I may have stopped breathing for a second. Or maybe my heart stopped beating for just a tiny bit. I don’t know. But I knew I had to stop reading to straighten up a few things for her. My spirit was crushed that my little girl had taken her name and labeled herself as sad, and I was crushed to think that she actually believed it.
“Sadler, has Mommy ever told you where your name came from?”
Grins. “No. But tell me.”
“When Mommy got pregnant with you and found out you would be a girl, I asked GaGa what her Mommy’s name was. And her name was Cecilia Sadler. The moment I heard it, I knew that would be your first name. And my Mama Dot’s name was Dorothy Mae, so that’s how you became Sadler Mae Terrell.”

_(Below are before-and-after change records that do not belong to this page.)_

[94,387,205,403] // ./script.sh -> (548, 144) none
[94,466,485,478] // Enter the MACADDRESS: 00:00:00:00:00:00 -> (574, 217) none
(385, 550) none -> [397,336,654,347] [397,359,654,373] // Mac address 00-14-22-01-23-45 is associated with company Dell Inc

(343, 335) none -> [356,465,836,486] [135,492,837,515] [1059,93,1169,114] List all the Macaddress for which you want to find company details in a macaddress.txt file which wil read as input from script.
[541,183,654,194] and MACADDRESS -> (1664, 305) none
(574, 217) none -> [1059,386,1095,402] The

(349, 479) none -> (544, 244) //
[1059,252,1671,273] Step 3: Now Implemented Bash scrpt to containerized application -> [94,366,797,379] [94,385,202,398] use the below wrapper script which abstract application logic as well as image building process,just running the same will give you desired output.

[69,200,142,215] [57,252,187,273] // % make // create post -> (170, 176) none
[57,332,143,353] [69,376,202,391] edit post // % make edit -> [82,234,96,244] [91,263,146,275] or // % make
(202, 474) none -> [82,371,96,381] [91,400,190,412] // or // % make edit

She smiled, a big smile. And then she wanted to know how her sister got her name. I told her that I had a friend in college who named her daughter Everly and I just loved the name, but that Everly’s middle name (Jean) came from Great Granny Betty (Betty Jean), GaGa (Debra Jean), my aunt Linda Jean who lives in heaven and Ga Ga’s daddy (Gene) who also lives in heaven.
“Mommy, Everly and me are SO LUCKY.”
“You sure are, my sweet girl.”
That moment will be one I never forget for as long as I live.
The joy I saw in her eyes as she listened attentively to her namesake was precious in every way. And the realization that she’d never have to identify herself as “sad Sadler” ever again, for now she knew the truth about how she came to be Sadler Mae.
We talked about how she could respond if someone made fun of her name and called her “Sad” — and boy is she ready! She repeated back to me (almost verbatim) what I told her, and even remembered that a “silly doctor told Mommy that her body was broken and she couldn’t have a baby, but she did.”
What a miracle you are, Sadler Mae.
What a blessing you are to your Daddy and I.
What an incredible big sister you are to Everly Jean.
What a gigantic heart you have.
You think you’re lucky. You have no idea how lucky I feel that God chose me to be your mama.
And as I tucked the girls in and we said our prayers, I asked her what she wanted to pray for:
“For Daddy to get home safely tonight and not to have mud on his shoes.
For me to never have to eat mushrooms again because I don’t like them.
And for God to give me a brother or a sister.”